Kamis, 14 Juli 2011

Antara Tugas, Cinta dan Keluarga

 Bismillahi tawakkaltu  ‘Alallah. La haw la walaa quwwata illa billah.  Kaki kananpun  mulai dilangkahkan dan didahulukan. Seorang wanita yang tengah hamil sedang berjalan menuju pangkalan ojek langganannya yang selanjutnya si tukang ojek mengantar wanita tersebut ke tempat tujuan yakni sebuah pelabuhan tempat biasanya perahu – perahu kecil bermesin yang biasa disebut masyarakat setempat ‘kelotok’ mangkal.  Ternyata pelabuhan kelotok tersebut bukanlah tujuan akhir.  Si wanita tersebut harus naik lagi kelotok tersebut kurang lebih 1 jam perjalanan di air hingga mengantarnya tiba di sebuah sekolah tempat dia mengajar.  Ya wanita itu adalah seorang guru.  Dan aktifitas pagi hari yang demikian merupakan kegiatan rutin yang harus dilakoninya setiap hari kerja.  Sebuah perjalanan yang mengandung resiko karena harus melewati perairan luas dengan perahu yang tidak terlalu besar.  Terlebih ibu guru ini tidak memiliki keahlian berenang ditambah lagi kondisinya yang sedang hamil tua, tetapi kekuatan ‘niat’ yang luar biasa tetap mengantarkannya bertugas demi mendidik anak-anak bangsa.


Di tempat lain, ratusan kilometer dari tempat bu guru tadi bertugas, seorang pria tengah berjuang mengalahkan medan perjalanan yang kurang bersahabat menuju tempat dia bertugas.  Jalan yang masih se adanya tersebut memang sewaktu – waktu bisa membahayakan penggunanya.

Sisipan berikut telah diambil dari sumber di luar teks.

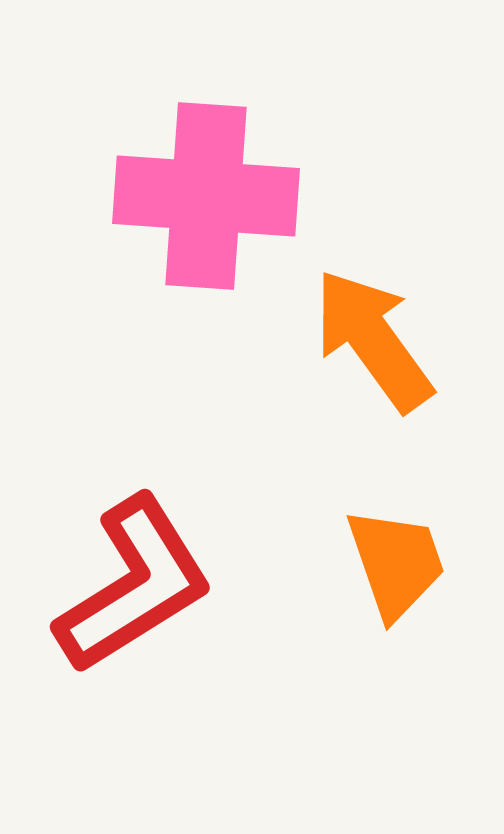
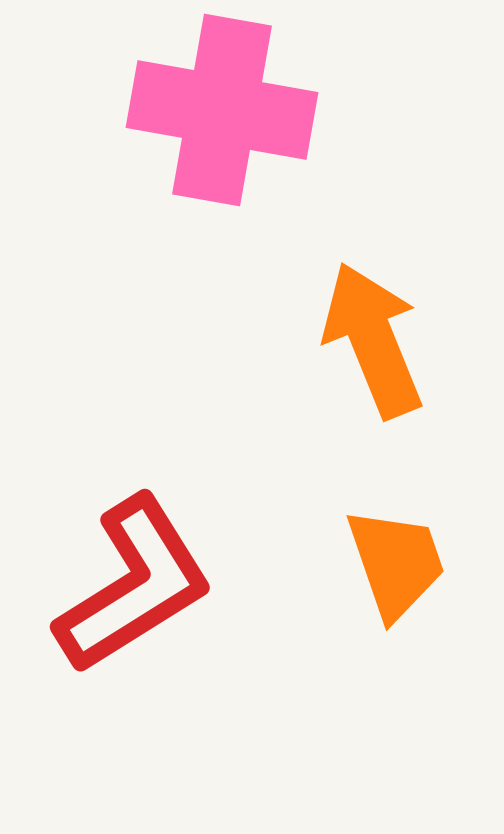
pink cross: moved 16 px right, 86 px up; rotated 6 degrees clockwise
orange arrow: rotated 14 degrees clockwise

Kalau musim kemarau maka lautan debulah yang harus dilaluinya. Akan lebih parah lagi kondisinya kalau habis hujan. Jalan akan licin dan berlumpur, kurang hati – hati akan terjatuh. Tanjakan terjal dan turunan curam merupakan hal yang biasa ditemui di jalan – jalan pegunungan yang tidak tersentuh oleh aspal tersebut. Kondisi yang demikianlah yang harus dilakoni oleh pria tadi yang ternyata juga adalah seorang guru dan kebetulan adalah suami dari ibu guru tadi.

Tempat tugas yang jauh dan berbeda daerah ini memaksa pasangan guru tadi untuk ‘pisah ranjang’.  Hari – hari mereka lebih banyak dilalui dengan kesibukan masing – masing. Kalaupun ada waktu longgar, akhir pekan dan liburan saja baru bisa berkumpul dengan keluarga kecilnya. Resiko dari sebuah keputusan dan pilihan untuk menjadi abdi negara yang harus siap di tempatkan di mana saja. Dan itu harus dilalui mereka hingga 6 tahun.  Kegamangan, kekhawatiran dan kejenuhan pastilah ada, tetapi ketika semua itu dikembalikan kepada sang Maha Penguasa yang mengatur jalan hidup manusia, maka segalanya menjadi ringan. Sering terbersit ketakutan akan bahaya dalam perjalanan, tetapi Allah maha melindungi dan menyelamatkan hambanya yang berserah diri, dan kalaupun resiko itu harus dihadapi hingga berujung pada kematian, setidaknya meninggal dalam keadaan niat menjalankan tugas akan tercatat sebagai ibadah. Allah memang tidak memberikan jalan yang mudah bagi mereka tetapi Allah memberikan kekuatan dan keteguhan hati bagi mereka dalam mengatasi persoalan hidup dan itu bisa dilewati dengan baik.

Cerita di atas hanyalah  contoh kecil dari cerita - cerita lain tentang perjuangan mencari nafkah yang diridhoi Allah yang harus dilewati dengan  kesabaran dan keikhlasan. Barangkali masih banyak lagi orang - orang yang harus melewati hidupnya dengan ujian yang lebih berat dari itu. Tetapi sesungguhnya Allah tidak memberikan ujian kepada manusia melebihi kemampuannya. Dan ketika ujian – ujian tersebut telah dilewati dengan ikhlas dan sabar maka biasanya Allah telah menyiapkan ‘buah’ yang teramat manis hasil dari penyerahdirian tersebut. Skenario Allah memang sering tak ‘terpahami’ oleh kita. Jika jalan hidupmu terasa susah. Jika urusan-urusanmu terasa tidak mudah. Jangan berkeluh kesah dan berprasangka buruk pada Allah. Sesungguhnya Allah sedang menempamu dan memilihmu menjadi pribadi yang kuat dan tangguh.   Martapura, 12 Sya’ban 1432 H.